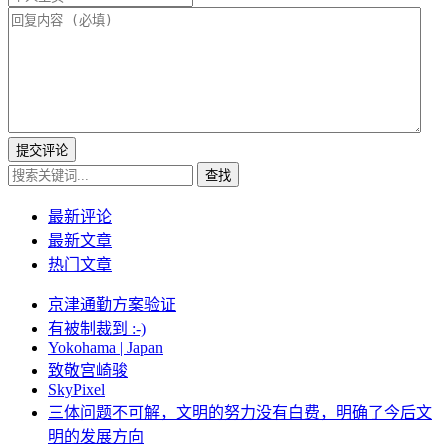
提交评论
查找
最新评论
最新文章
热门文章
京津通勤方案验证
有被制裁到 :-)
Yokohama | Japan
致敬宫崎骏
SkyPixel
三体问题不可解，文明的努力没有白费，明确了今后文
明的发展方向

##########

WHAT YOU ARE ASKED TO DO:
Nothing but the lines from the line containing "Yokohama | Japan" through the final line of the entries should appear in your answer, copied exactly.

RESULT OF THIS EXERCISE:
Yokohama | Japan
致敬宫崎骏
SkyPixel
三体问题不可解，文明的努力没有白费，明确了今后文
明的发展方向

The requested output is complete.